This was truly the revolution of Ireland, as Burke used to call it; not that of William, so long and so foolishly commemorated. No doubt, this memorable æra may be looked back to with pride, by an Irishman. It presents a magnificent frontispiece: a patriot parliament, a nation, a patriot volunteer army, corporations, grand juries, all with one accord, one voice, moderate but firm, calling upon proud, monopolizing England, for the restoration of Ireland's rights. What aspect could be more imposing, more

worthy of the majesty of a great and ancient people? To grace the triumphs of 1782, with an honorary institution, an order of chivalry was established, entitled, Knights of the illustrious order of St. Patrick.

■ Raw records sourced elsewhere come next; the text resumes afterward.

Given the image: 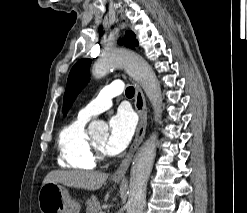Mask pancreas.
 I'll return each instance as SVG.
<instances>
[{"mask_svg":"<svg viewBox=\"0 0 247 213\" xmlns=\"http://www.w3.org/2000/svg\"><path fill=\"white\" fill-rule=\"evenodd\" d=\"M86 213H103L101 205L95 196H92L87 200Z\"/></svg>","mask_w":247,"mask_h":213,"instance_id":"1","label":"pancreas"}]
</instances>
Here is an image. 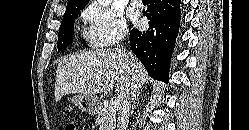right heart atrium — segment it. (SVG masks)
<instances>
[{"mask_svg": "<svg viewBox=\"0 0 249 130\" xmlns=\"http://www.w3.org/2000/svg\"><path fill=\"white\" fill-rule=\"evenodd\" d=\"M82 17L89 25V36L96 46L115 45L128 33L126 19L115 7L92 2L83 10Z\"/></svg>", "mask_w": 249, "mask_h": 130, "instance_id": "obj_1", "label": "right heart atrium"}]
</instances>
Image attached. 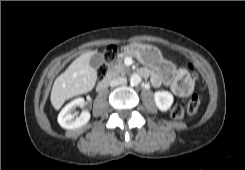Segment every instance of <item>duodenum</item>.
Masks as SVG:
<instances>
[{
	"label": "duodenum",
	"instance_id": "duodenum-1",
	"mask_svg": "<svg viewBox=\"0 0 245 170\" xmlns=\"http://www.w3.org/2000/svg\"><path fill=\"white\" fill-rule=\"evenodd\" d=\"M108 85H109V78L106 77V78L102 79V80L97 84V87H96L97 92H102V91H104V90L107 88Z\"/></svg>",
	"mask_w": 245,
	"mask_h": 170
}]
</instances>
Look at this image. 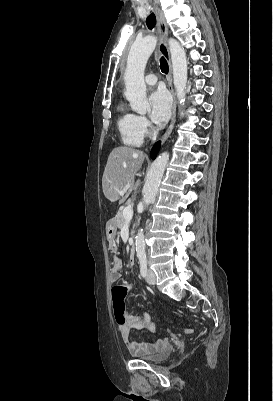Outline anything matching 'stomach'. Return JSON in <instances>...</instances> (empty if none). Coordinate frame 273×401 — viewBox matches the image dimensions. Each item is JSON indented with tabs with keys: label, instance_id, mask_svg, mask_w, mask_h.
I'll list each match as a JSON object with an SVG mask.
<instances>
[{
	"label": "stomach",
	"instance_id": "1",
	"mask_svg": "<svg viewBox=\"0 0 273 401\" xmlns=\"http://www.w3.org/2000/svg\"><path fill=\"white\" fill-rule=\"evenodd\" d=\"M117 227L114 219H110L108 223H106V237L108 241H112L116 235Z\"/></svg>",
	"mask_w": 273,
	"mask_h": 401
}]
</instances>
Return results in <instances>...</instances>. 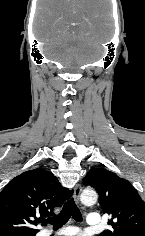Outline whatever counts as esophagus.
<instances>
[{"label": "esophagus", "mask_w": 145, "mask_h": 236, "mask_svg": "<svg viewBox=\"0 0 145 236\" xmlns=\"http://www.w3.org/2000/svg\"><path fill=\"white\" fill-rule=\"evenodd\" d=\"M81 186L78 184L75 189H74V199L77 203H79V198H80V194H81Z\"/></svg>", "instance_id": "esophagus-1"}]
</instances>
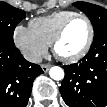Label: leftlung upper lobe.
<instances>
[{
	"instance_id": "obj_1",
	"label": "left lung upper lobe",
	"mask_w": 107,
	"mask_h": 107,
	"mask_svg": "<svg viewBox=\"0 0 107 107\" xmlns=\"http://www.w3.org/2000/svg\"><path fill=\"white\" fill-rule=\"evenodd\" d=\"M75 7L82 10L92 22L94 37L107 32V10L87 2H75Z\"/></svg>"
}]
</instances>
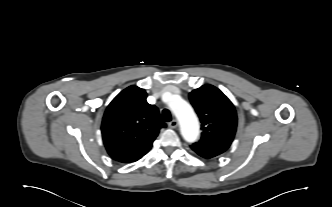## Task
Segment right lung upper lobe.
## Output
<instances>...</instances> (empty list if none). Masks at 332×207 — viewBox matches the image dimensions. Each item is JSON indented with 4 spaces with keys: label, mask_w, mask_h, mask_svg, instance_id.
Instances as JSON below:
<instances>
[{
    "label": "right lung upper lobe",
    "mask_w": 332,
    "mask_h": 207,
    "mask_svg": "<svg viewBox=\"0 0 332 207\" xmlns=\"http://www.w3.org/2000/svg\"><path fill=\"white\" fill-rule=\"evenodd\" d=\"M144 89L130 86L108 105L101 125L108 154L122 163L142 158L152 147L159 130L166 127L156 106L146 101Z\"/></svg>",
    "instance_id": "1"
}]
</instances>
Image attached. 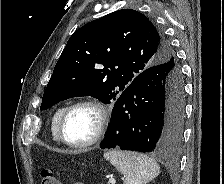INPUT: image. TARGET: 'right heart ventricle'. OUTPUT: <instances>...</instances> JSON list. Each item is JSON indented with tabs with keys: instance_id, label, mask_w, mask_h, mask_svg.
<instances>
[{
	"instance_id": "1",
	"label": "right heart ventricle",
	"mask_w": 224,
	"mask_h": 184,
	"mask_svg": "<svg viewBox=\"0 0 224 184\" xmlns=\"http://www.w3.org/2000/svg\"><path fill=\"white\" fill-rule=\"evenodd\" d=\"M64 109L65 107H59L58 109H56L51 118V126H50L51 134L54 141L56 142L60 141L58 136V123Z\"/></svg>"
}]
</instances>
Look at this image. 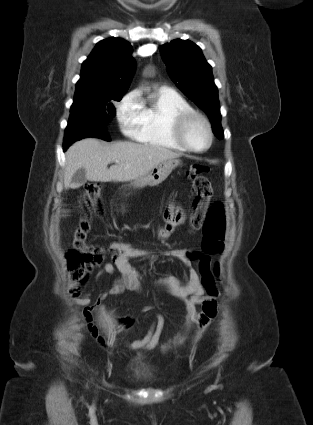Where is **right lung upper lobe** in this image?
Here are the masks:
<instances>
[{"label":"right lung upper lobe","instance_id":"cb5924a9","mask_svg":"<svg viewBox=\"0 0 313 425\" xmlns=\"http://www.w3.org/2000/svg\"><path fill=\"white\" fill-rule=\"evenodd\" d=\"M132 50L121 38L98 42L82 64L74 99L126 93L135 71Z\"/></svg>","mask_w":313,"mask_h":425}]
</instances>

Alas! who could conceive, on those days of triumph and exultation, the deplorable catastrophe, that followed in a few years, when he might exclaim with the prophet, "How is the best of gold changed, yea, changed into dross!"

Hitherto, the progress of Ireland, in the acquisition of its rights, was commanding the respect of surrounding nations; and nothing more was wanting, to complete the triumph of the Volunteers, than a right use of the advantages already obtained. The revolution of 1782, was to be secured, by reforming the constitution in parliament; and, by giving the catholic population an interest in its conservation. But, unfortunately for the cause of Ireland, it was found more arduous to overcome bigotry, than the legislative supremacy, and commercial monopoly, of England. Through this unwise, unchristian disposition, parliamentary reform was lost, and eventually, all the glories of 1782. For, when the government found, that the armed convention at the Rotunda was divided on the question of catholic rights, they soon found means to disperse them.

The conduct of the Irish parliament, on that occasion, abundantly proves, that private, not public interest, obtained the consent of boroughmongers, to the demand for a free parliament.